Derrière cette silhouette de cristal d’1,90 mètre pour 68 kilos, frêle et cadavérique (ce qui, au temps des Illustres, lui aurait valu un placement d’office en préventorium), nous sentons les privations comme l’acceptation d’un déplaisir quasi médical. Le travail de stakhanoviste poussé ainsi jusqu’au corps excavé ne lasse pas d’impressionner – ou d’effrayer. Pour enfiler le costume de favori de la Grande Boucle, au détour de trois victoires fondatrices, Paris-Nice, Tour de Romandie et Dauphiné, et pour avancer telle une armure une condition physique aussi insolente, Bradley Wiggins s’est donc soumis à une tâche de damné, s’exilant sur les pentes du volcan Teide, à Tenerife, où il a bouffé du bitume de lave centimètre par centimètre. Pour le contraindre à une rigueur totale, le team Sky, depuis deux ans, a donné carte blanche à celui que les équipiers de Wiggins appellent «le négrier». Tim Kerrison a tous les attributs d’un entraîneur façon bourreau. Avec lui, le cycliste qui n’en est pas moins homme doit se transformer en animal de labo, petite souris tournant dans sa roue perforé d’électrodes pour vérifier son taux de réussite. «Son implication est fantastique», dit Kerrison de Wiggins. «Des athlètes avec lesquels j’ai travaillé, il est l’un des plus ‘’domptables’’.»

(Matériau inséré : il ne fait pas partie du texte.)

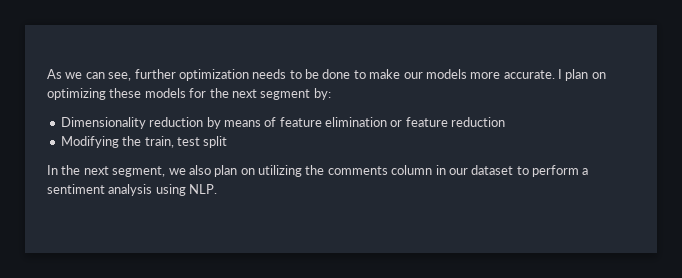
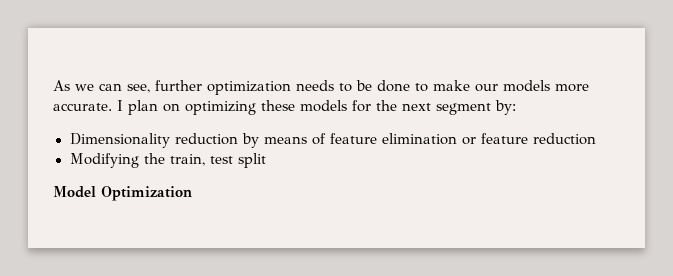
[47,165,589,177] [47,184,218,196] In the next segment, we also plan on utilizing the comments column in our dataset to perform a sentiment analysis using NLP. -> [53,186,192,201] Model Optimization

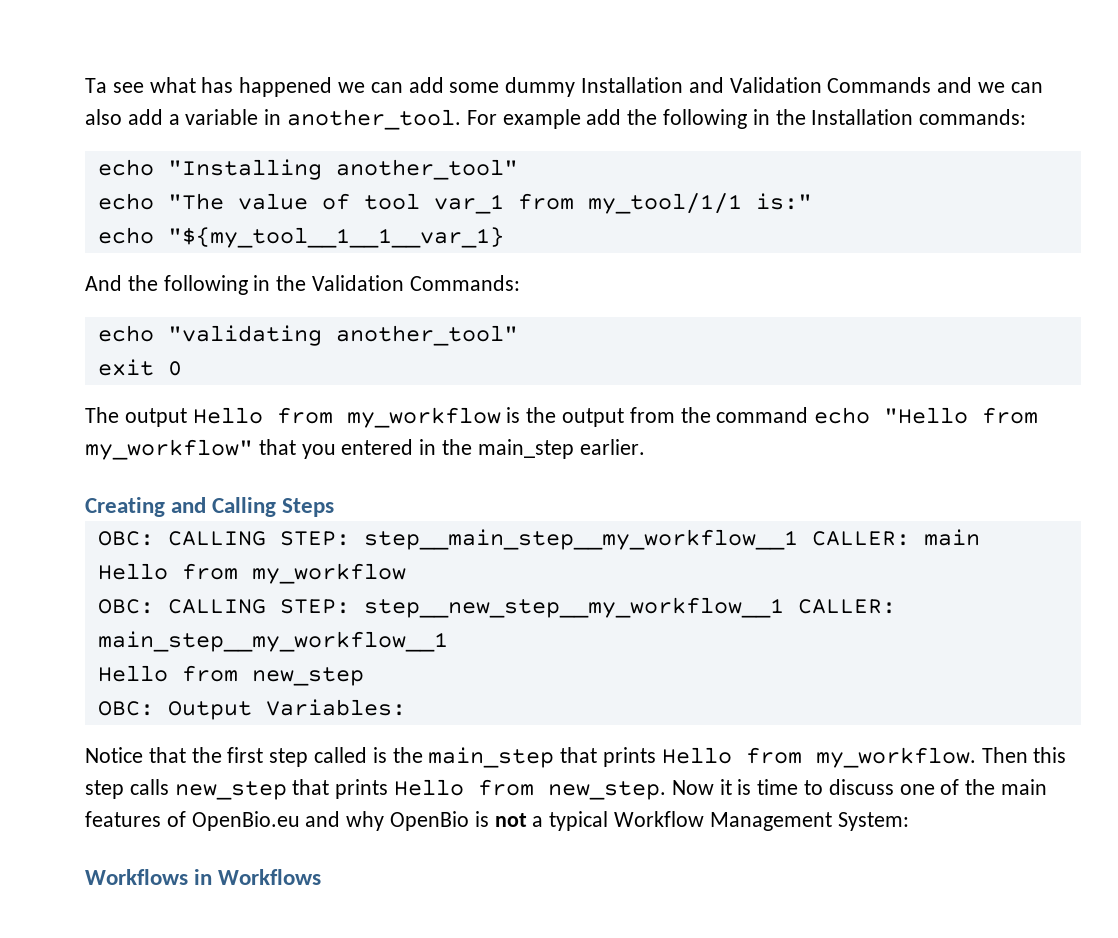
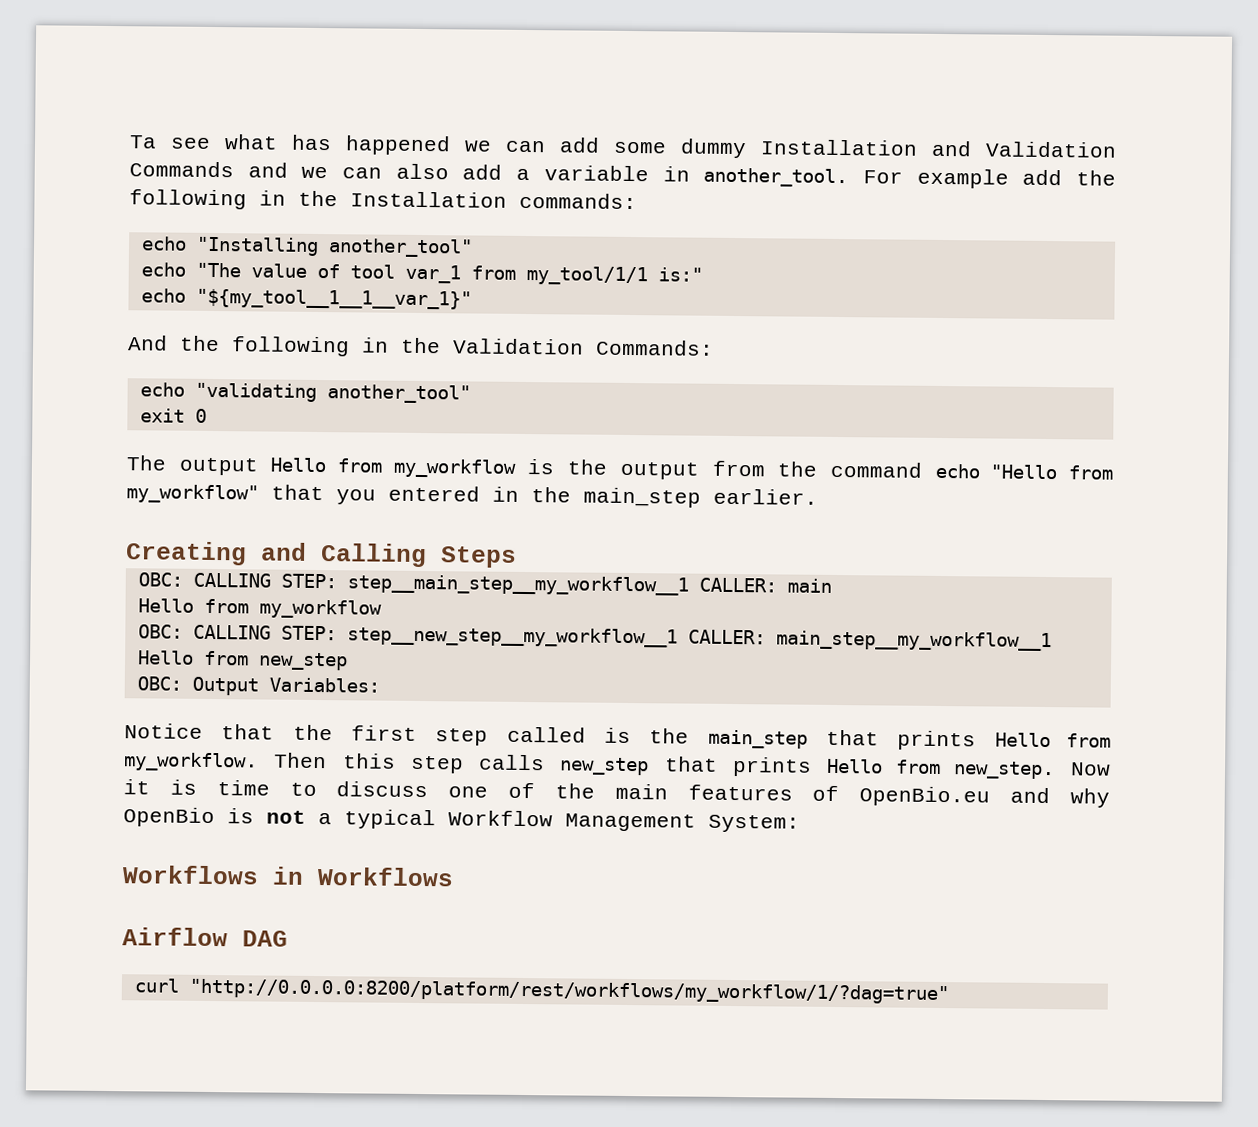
[167,227,504,248] "${my_tool__1__1__var_1} -> [195,288,472,310] "${my_tool__1__1__var_1}"
(322, 877) none -> [122,927,288,947] [133,978,949,1005] // Airflow DAG // curl "http://0.0.0.0:8200/platform/rest/workflows/my_workflow/1/?dag=true"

Dompté, le poil lustré, doux comme un agneau, Wiggins métamorphosa physique et psychologie. Et Tim Kerrison commença à réaliser l’impossible, «faire de Brad le meilleur rouleur des grimpeurs et le meilleur grimpeur des rouleurs». Bradley revendique d’ailleurs sa servilité: «La romance, ça va un temps. Ils ont des réunions puis me dictent ce que je dois faire… J’aime qu’ils aient cette responsabilité pour moi.» D’après William Fotheringham, journaliste et écrivain anglais, la force de l’ancien pistard est d’avoir «remisé son affect dans sa valise depuis ses derniers échecs sur le Tour, au point de se laver le cerveau!». Fort de sa quatrième place en 2009, Bradley avait en effet imaginé meilleur destin qu’une poussive 24e place en 2010 et un abandon en 2011, clavicule fracassée. Fotheringham est formel: «Wiggins croit qu’il peut gagner, il croit même qu’il ne peut pas perdre.» Personne sans doute n’a su mieux que lui tirer jusqu’au bout les leçons et assumer les conversions les plus étonnantes. Jeune, Bradley se rêvait «en jaune sur le Tour». Il n’est pas indifférent au chronicoeur que celui qui révolutionne sa propre pensée, avec sa terrible douceur d’horloger du Tour, provienne de cette envie-là. Au moins n’est-elle pas seulement la «longue perte de tout ce qu’on aime»...
(1) Trois fois champion olympique et cinq fois champion du monde de la poursuite individuelle.